Polarization#

class pyvisgen.simulation.Polarization(SI: tensor, sensitivity_cut: float, amp_ratio: float, delta: float, polarization: str, field_kwargs: dict, random_state: int, device: device)[source]#

Bases: object

Simulation of polarization.

Creates the \(2\times 2\) stokes matrix and simulates polarization if polarization is either 'linear' or 'circular'. Also computes the degree of polarization.

Parameters:
SItensor()

Stokes I component, i.e. intensity distribution of the sky.

sensitivity_cutfloat

Sensitivity cut, where only pixels above the value are kept.

amp_ratiofloat

Sets the ratio of \(A_{X|R}\). The ratio of \(A_{Y|L}\) is calculated as 1 - amp_ratio. If set to None, a random value is drawn from a uniform distribution. See also: random_state.

deltafloat

Sets the phase difference of the amplitudes \(A_{X|R}\) and \(A_{Y|L}`\) of the sky distribution. Defines the measure of ellipticity.

polarizationstr

Choose between 'linear' or 'circular' or None to simulate different types of polarizations or disable the simulation of polarization entirely.

random_stateint

Random state used when drawing amp_ratio and during the generation of the random polarization field.

devicedevice

Torch device to select for computation.

Methods Summary

circular()

Computes the stokes parameters I, Q, U, and V for circular polarization.

dop()

Computes the degree of polarization for each pixel.

linear()

Computes the stokes parameters I, Q, U, and V for linear polarization.

rand_polarization_field(shape[, order, ...])

Generates a random noise mask for polarization.

stokes_matrix()

Computes and returns the 2 x 2 stokes matrix B.

Methods Documentation

circular() None[source]#

Computes the stokes parameters I, Q, U, and V for circular polarization.

This is done using the following equations:

\[\begin{split}I &= A_R^2 + A_L^2 \\ Q &= 2A_R A_L \cos\delta_{RL} \\ U &= -2A_R A_L \sin\delta_{RL} \\ V &= A_R^2 - A_L^2\end{split}\]
dop() None[source]#

Computes the degree of polarization for each pixel.

linear() None[source]#

Computes the stokes parameters I, Q, U, and V for linear polarization.

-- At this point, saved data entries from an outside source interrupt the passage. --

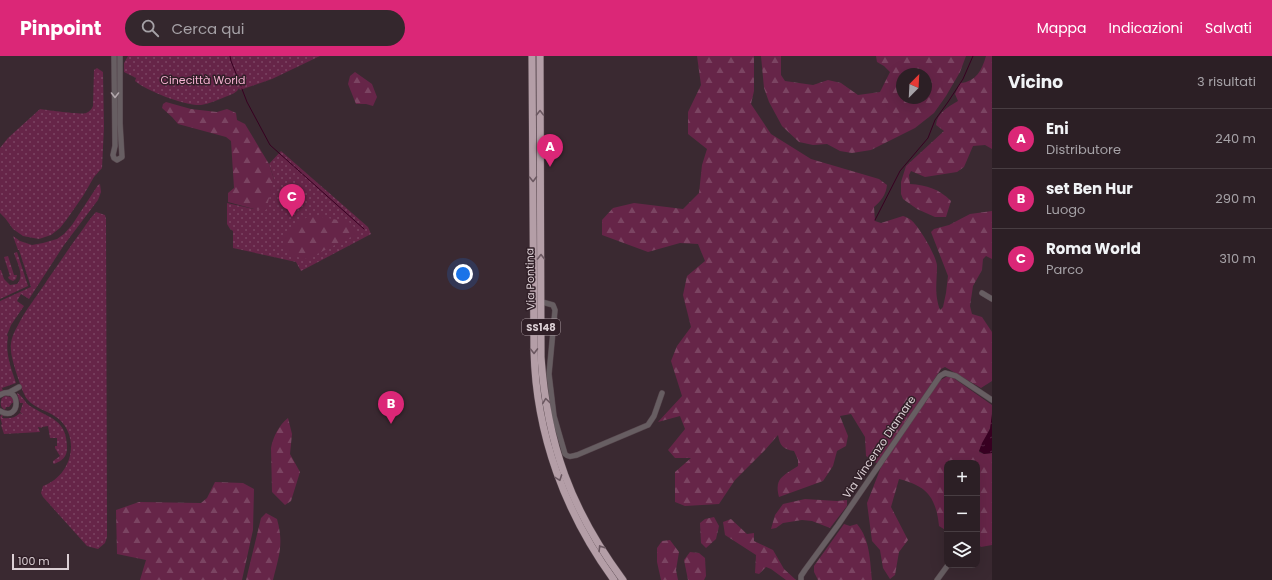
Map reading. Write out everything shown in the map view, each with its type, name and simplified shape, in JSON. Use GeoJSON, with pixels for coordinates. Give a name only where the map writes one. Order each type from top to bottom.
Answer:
{"type":"FeatureCollection","features":[{"type":"Feature","properties":{"kind":"highway"},"geometry":{"type":"LineString","coordinates":[[529,56],[529,84],[532,94]]}},
{"type":"Feature","properties":{"kind":"highway","name":"Via Pontina"},"geometry":{"type":"LineString","coordinates":[[532,56],[534,351],[535,377],[540,415],[552,458],[567,500],[588,540],[614,580]]}},
{"type":"Feature","properties":{"kind":"highway","name":"Via Pontina"},"geometry":{"type":"LineString","coordinates":[[540,56],[541,357],[546,403],[556,449],[573,497],[583,518],[609,561],[623,580]]}},
{"type":"Feature","properties":{"kind":"street"},"geometry":{"type":"LineString","coordinates":[[114,56],[115,146],[113,155],[117,160],[122,157],[120,123],[120,56]]}},
{"type":"Feature","properties":{"kind":"street"},"geometry":{"type":"LineString","coordinates":[[982,293],[992,299]]}},
{"type":"Feature","properties":{"kind":"street"},"geometry":{"type":"LineString","coordinates":[[542,302],[553,305],[555,310],[549,374],[554,416],[565,454],[567,456],[571,457],[577,455],[648,425],[654,416],[662,393]]}},
{"type":"Feature","properties":{"kind":"street","name":"Via Vincenzo Diamare"},"geometry":{"type":"LineString","coordinates":[[801,580],[801,576],[805,570],[838,525],[940,376],[946,373],[954,374],[992,400]]}},
{"type":"Feature","properties":{"kind":"street"},"geometry":{"type":"LineString","coordinates":[[0,395],[8,393],[19,387]]}},
{"type":"Feature","properties":{"kind":"street"},"geometry":{"type":"LineString","coordinates":[[0,411],[7,413],[16,408],[16,399],[8,393]]}},
{"type":"Feature","properties":{"kind":"street"},"geometry":{"type":"LineString","coordinates":[[938,580],[946,568]]}},
{"type":"Feature","properties":{"kind":"green space","name":"Cinecittà World"},"geometry":{"type":"Polygon","coordinates":[[[128,56],[320,56],[272,79],[240,90],[239,88],[231,95],[210,103],[194,105],[157,93],[140,85],[135,81],[136,78],[124,72],[124,63],[128,56]]]}},
{"type":"Feature","properties":{"kind":"green space"},"geometry":{"type":"Polygon","coordinates":[[[697,56],[754,56],[754,91],[751,104],[771,134],[811,159],[879,179],[887,185],[883,198],[874,207],[875,221],[881,223],[903,216],[910,219],[918,228],[931,249],[936,262],[936,293],[940,310],[943,307],[948,276],[931,232],[934,229],[949,225],[970,214],[992,211],[992,259],[986,256],[983,259],[982,270],[973,286],[970,306],[972,314],[982,317],[992,332],[992,381],[981,388],[945,367],[941,369],[878,464],[866,456],[865,437],[851,414],[840,416],[848,436],[846,446],[837,451],[833,466],[823,481],[779,497],[779,481],[784,475],[798,466],[798,460],[794,451],[782,446],[778,435],[735,480],[719,504],[685,506],[675,502],[675,472],[691,458],[675,458],[668,450],[685,429],[680,416],[658,422],[682,396],[671,361],[677,346],[691,327],[683,295],[687,276],[705,261],[698,244],[680,243],[648,252],[602,235],[602,220],[613,208],[634,203],[683,209],[699,193],[702,165],[707,149],[688,134],[688,112],[701,85],[697,56]]]}},
{"type":"Feature","properties":{"kind":"green space"},"geometry":{"type":"Polygon","coordinates":[[[761,56],[781,56],[781,75],[785,81],[813,85],[828,80],[841,83],[858,95],[880,92],[890,72],[877,62],[876,56],[966,56],[960,72],[934,113],[915,128],[871,150],[852,153],[840,151],[827,144],[813,145],[799,142],[782,126],[769,102],[764,88],[761,56]]]}},
{"type":"Feature","properties":{"kind":"green space"},"geometry":{"type":"Polygon","coordinates":[[[986,56],[992,56],[992,149],[985,145],[973,146],[964,167],[957,172],[925,177],[911,171],[909,175],[910,184],[932,188],[942,193],[951,201],[946,217],[935,217],[917,209],[903,199],[901,194],[901,182],[906,166],[944,131],[936,125],[938,117],[958,101],[955,94],[960,83],[974,78],[978,74],[986,56]]]}},
{"type":"Feature","properties":{"kind":"green space"},"geometry":{"type":"Polygon","coordinates":[[[97,68],[103,72],[104,127],[102,168],[94,177],[83,196],[60,228],[51,235],[39,239],[23,236],[13,229],[0,213],[0,148],[8,138],[40,109],[79,113],[86,113],[89,111],[93,106],[94,70],[97,68]]]}},
{"type":"Feature","properties":{"kind":"green space"},"geometry":{"type":"Polygon","coordinates":[[[355,72],[372,84],[377,97],[373,106],[356,104],[348,84],[350,76],[355,72]]]}},
{"type":"Feature","properties":{"kind":"green space"},"geometry":{"type":"Polygon","coordinates":[[[166,102],[191,109],[217,112],[227,109],[236,113],[237,120],[245,124],[269,164],[274,179],[266,210],[254,209],[228,202],[228,193],[234,188],[231,141],[226,137],[178,124],[162,108],[163,104],[166,102]]]}},
{"type":"Feature","properties":{"kind":"green space"},"geometry":{"type":"Polygon","coordinates":[[[281,151],[368,227],[371,234],[301,271],[296,262],[233,248],[233,231],[227,224],[227,203],[254,209],[274,179],[269,164],[281,151]]]}},
{"type":"Feature","properties":{"kind":"green space"},"geometry":{"type":"Polygon","coordinates":[[[100,184],[101,192],[98,200],[64,245],[29,299],[21,294],[17,301],[24,306],[11,325],[7,335],[7,349],[10,366],[16,383],[2,388],[3,391],[0,392],[0,301],[31,287],[13,236],[20,241],[32,245],[57,239],[72,225],[100,184]]]}},
{"type":"Feature","properties":{"kind":"green space"},"geometry":{"type":"Polygon","coordinates":[[[96,212],[105,215],[106,219],[107,537],[105,543],[98,549],[87,546],[41,493],[43,486],[60,475],[66,467],[70,458],[70,438],[66,428],[60,420],[34,405],[27,399],[22,390],[11,354],[11,341],[13,335],[24,315],[74,241],[96,212]]]}},
{"type":"Feature","properties":{"kind":"green space"},"geometry":{"type":"Polygon","coordinates":[[[311,215],[349,222],[356,229],[357,234],[307,259],[296,256],[287,251],[283,241],[290,230],[311,215]]]}},
{"type":"Feature","properties":{"kind":"green space"},"geometry":{"type":"Polygon","coordinates":[[[17,252],[28,286],[0,299],[0,270],[4,279],[10,285],[17,284],[19,281],[20,269],[14,253],[17,252]]]}},
{"type":"Feature","properties":{"kind":"green space"},"geometry":{"type":"Polygon","coordinates":[[[8,256],[14,275],[17,275],[16,279],[13,281],[8,277],[10,276],[4,257],[8,256]]]}},
{"type":"Feature","properties":{"kind":"green space"},"geometry":{"type":"Polygon","coordinates":[[[946,377],[952,377],[992,405],[992,420],[990,428],[979,452],[984,454],[992,453],[992,545],[980,546],[980,460],[944,460],[944,529],[939,526],[935,507],[928,494],[917,485],[899,479],[891,507],[908,540],[899,552],[895,575],[890,579],[883,568],[880,550],[872,541],[867,503],[881,467],[939,381],[946,377]]]}},
{"type":"Feature","properties":{"kind":"green space"},"geometry":{"type":"Polygon","coordinates":[[[17,393],[28,405],[61,425],[66,438],[67,451],[64,458],[59,462],[53,463],[53,461],[60,456],[55,448],[55,446],[57,446],[57,438],[50,438],[48,426],[42,428],[38,427],[40,432],[4,434],[0,417],[2,414],[2,418],[14,417],[20,413],[24,415],[20,412],[23,403],[20,403],[17,393]]]}},
{"type":"Feature","properties":{"kind":"green space"},"geometry":{"type":"Polygon","coordinates":[[[5,396],[12,397],[15,402],[9,407],[6,407],[5,410],[2,408],[1,403],[2,398],[5,396]]]}},
{"type":"Feature","properties":{"kind":"green space"},"geometry":{"type":"Polygon","coordinates":[[[288,418],[292,434],[290,454],[300,472],[291,501],[285,505],[272,492],[271,448],[277,432],[288,418]]]}},
{"type":"Feature","properties":{"kind":"green space"},"geometry":{"type":"Polygon","coordinates":[[[215,482],[243,483],[254,489],[253,530],[242,580],[140,580],[146,560],[117,554],[116,510],[139,502],[201,503],[207,498],[215,482]]]}},
{"type":"Feature","properties":{"kind":"green space"},"geometry":{"type":"Polygon","coordinates":[[[805,499],[837,501],[847,500],[847,506],[830,528],[812,521],[802,520],[783,523],[776,528],[771,529],[775,515],[783,504],[805,499]]]}},
{"type":"Feature","properties":{"kind":"green space"},"geometry":{"type":"Polygon","coordinates":[[[266,513],[277,519],[280,536],[280,550],[273,580],[246,580],[261,518],[266,513]]]}},
{"type":"Feature","properties":{"kind":"green space"},"geometry":{"type":"Polygon","coordinates":[[[714,517],[719,526],[716,539],[706,548],[701,543],[700,523],[705,519],[714,517]]]}},
{"type":"Feature","properties":{"kind":"green space"},"geometry":{"type":"Polygon","coordinates":[[[731,519],[747,534],[754,533],[754,541],[773,550],[784,569],[796,580],[786,580],[766,567],[759,574],[755,573],[756,555],[725,535],[723,522],[731,519]]]}},
{"type":"Feature","properties":{"kind":"green space"},"geometry":{"type":"Polygon","coordinates":[[[844,524],[850,526],[857,524],[865,536],[869,550],[872,580],[818,580],[814,572],[814,566],[844,524]]]}},
{"type":"Feature","properties":{"kind":"green space"},"geometry":{"type":"Polygon","coordinates":[[[670,540],[679,552],[676,570],[678,580],[661,580],[657,562],[657,548],[662,541],[670,540]]]}},
{"type":"Feature","properties":{"kind":"green space"},"geometry":{"type":"Polygon","coordinates":[[[690,552],[699,553],[705,558],[706,576],[704,580],[688,580],[684,560],[690,552]]]}},
{"type":"Feature","properties":{"kind":"water"},"geometry":{"type":"Polygon","coordinates":[[[992,414],[992,453],[984,454],[979,451],[990,429],[992,414]]]}},
{"type":"Feature","properties":{"kind":"waterway"},"geometry":{"type":"LineString","coordinates":[[230,56],[241,86]]}},
{"type":"Feature","properties":{"kind":"waterway"},"geometry":{"type":"LineString","coordinates":[[875,220],[900,171],[928,138],[935,120],[963,79],[973,56]]}},
{"type":"Feature","properties":{"kind":"waterway"},"geometry":{"type":"LineString","coordinates":[[242,89],[247,102],[270,145],[364,229]]}},
{"type":"Feature","properties":{"kind":"place","name":"Eni"},"geometry":{"type":"Point","coordinates":[550,167]}},
{"type":"Feature","properties":{"kind":"place","name":"Roma World"},"geometry":{"type":"Point","coordinates":[292,217]}},
{"type":"Feature","properties":{"kind":"place","name":"set Ben Hur"},"geometry":{"type":"Point","coordinates":[391,424]}}]}
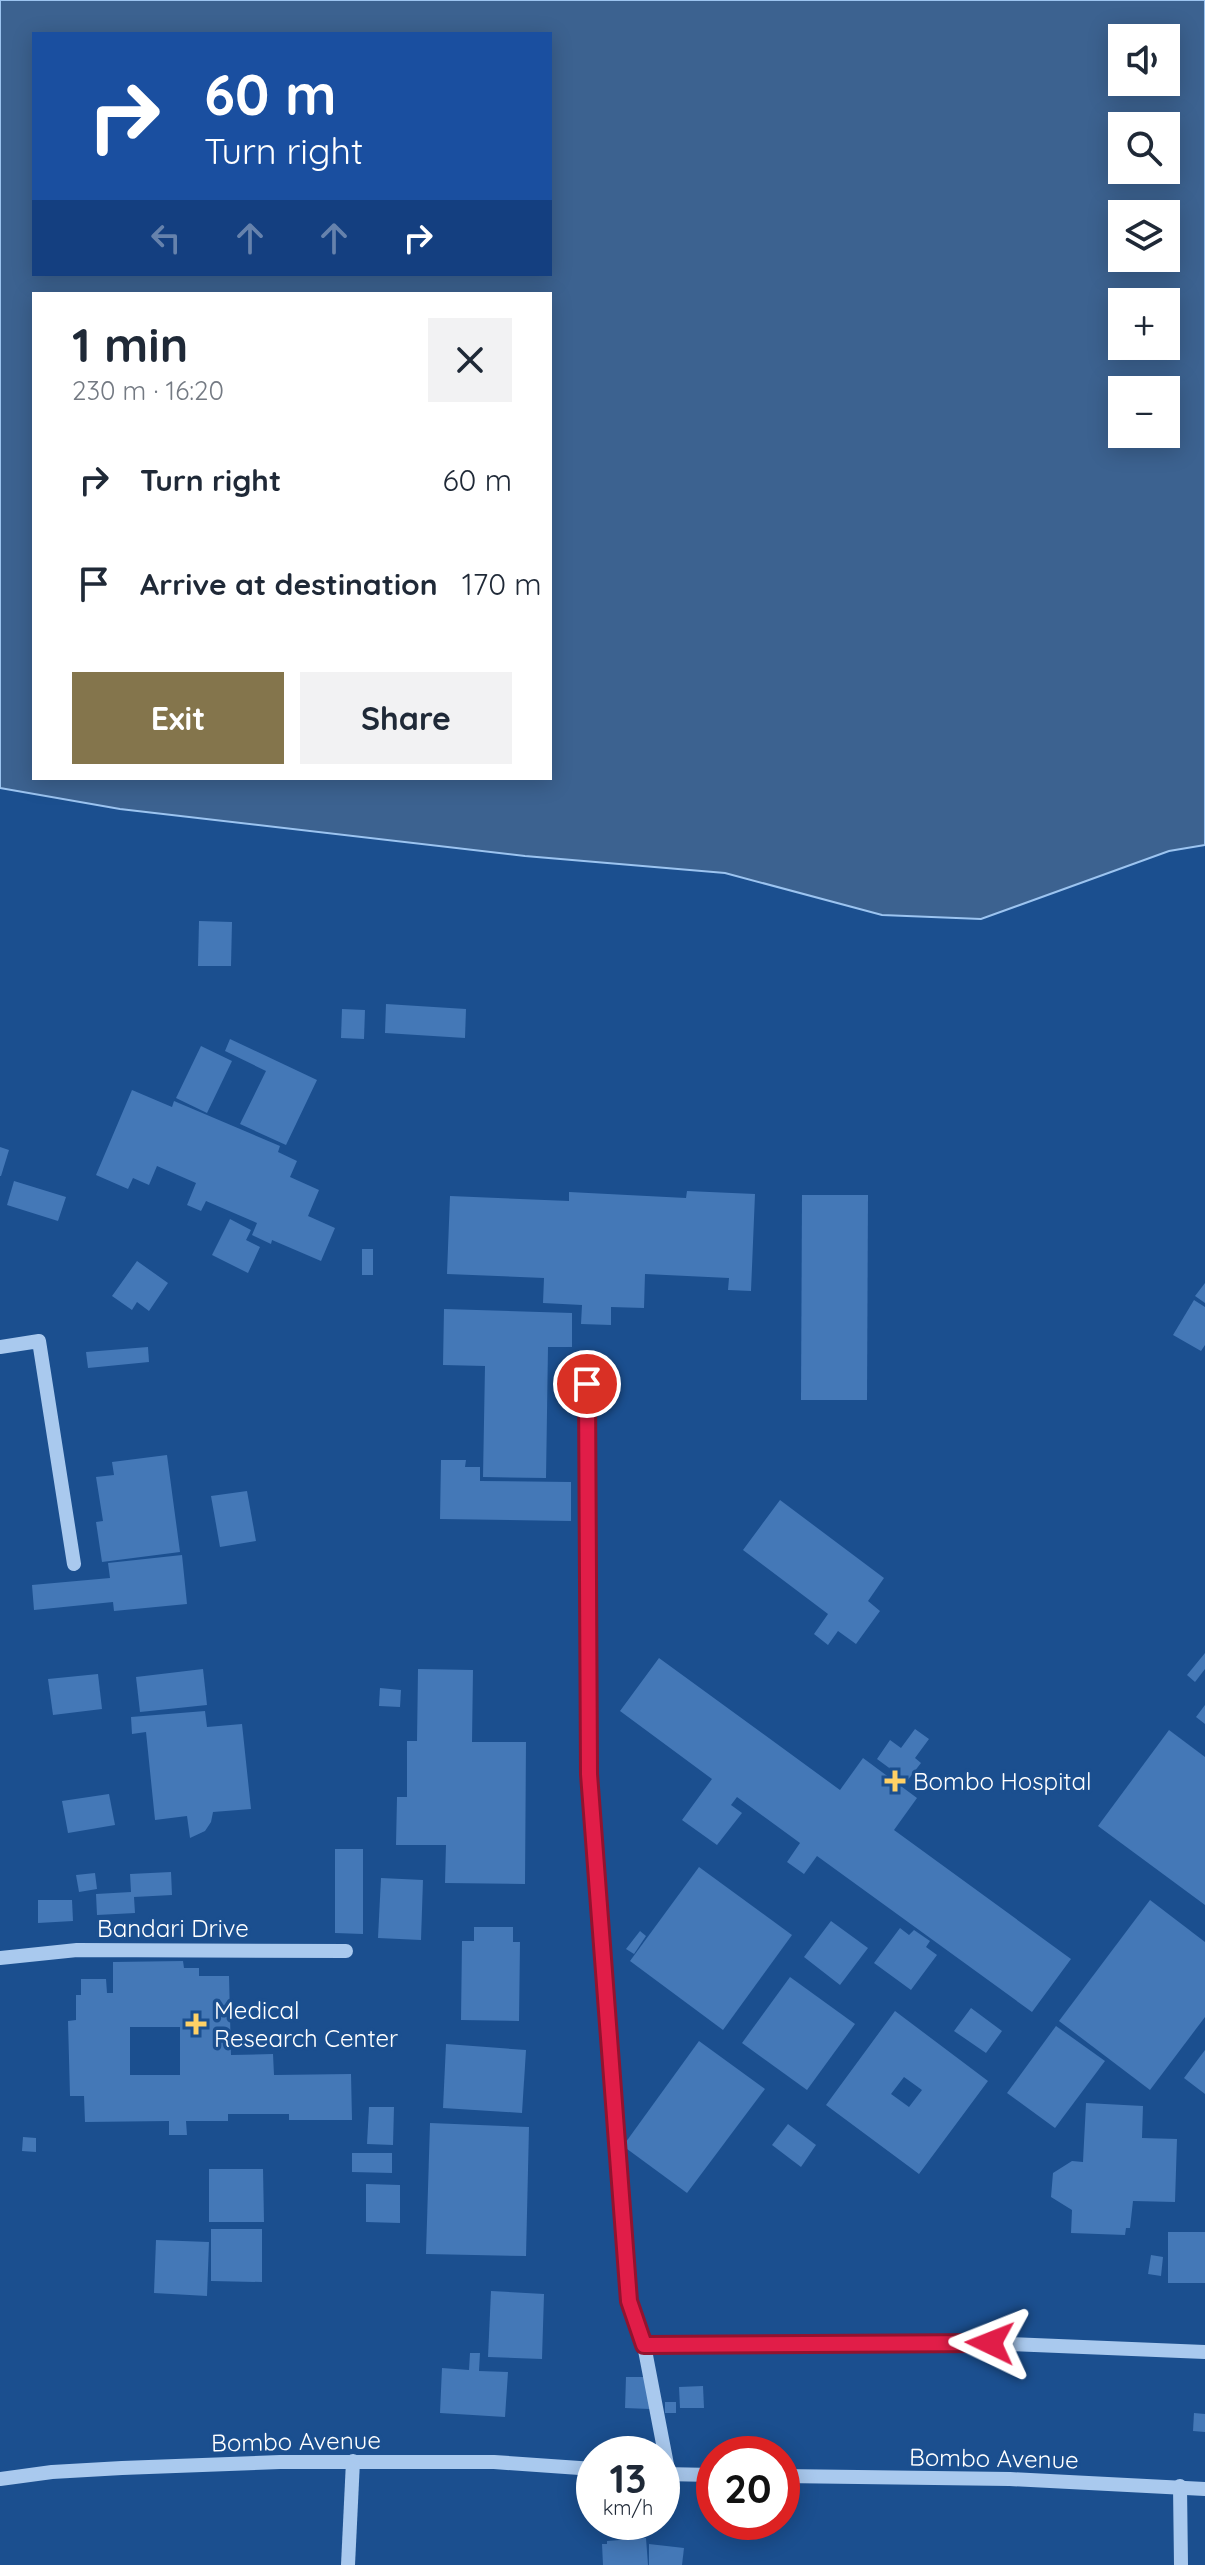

This is done using the following equations:

\[\begin{split}I &= A_X^2 + A_Y^2 \\ Q &= A_X^2 - A_Y^2 \\ U &= 2A_X A_Y \cos\delta_{XY} \\ V &= -2A_X A_Y \sin\delta_{XY}\end{split}\]
rand_polarization_field(shape: list[int, int] | int, order: list[int, int] | int = 1, random_state: int = None, scale: list = None, threshold: float = None) tensor[source]#

Generates a random noise mask for polarization.

Parameters:
shapearray_like (M, N), or int

The size of the sky image.

orderarray_like (M, N) or int, optional

Morphology of the random noise. Higher values create more and smaller fluctuations. Default: 1.

random_stateint, optional

Random state for the random number generator. If None, a random entropy is pulled from the OS. Default: None.

scalearray_like, optional

Scaling of the distribution of the image. Default: [0, 1]

thresholdfloat, optional

If not None, an upper threshold is applied to the image. Default: None

Returns:
imtorch.tensor

An array containing random noise values between scale[0] and scale[1].

stokes_matrix() tuple[source]#

Computes and returns the 2 x 2 stokes matrix B.

Returns:
Btorch.tensor

2 x 2 stokes brightness matrix. Either for linear, circular or no polarization.

masktorch.tensor

Mask of the sensitivity cut (Keep all px > sensitivity_cut).

lin_doptorch.tensor

Degree of linear polarization of every pixel in the sky.

circ_doptorch.tensor

Degree of circular polarization of every pixel in the sky.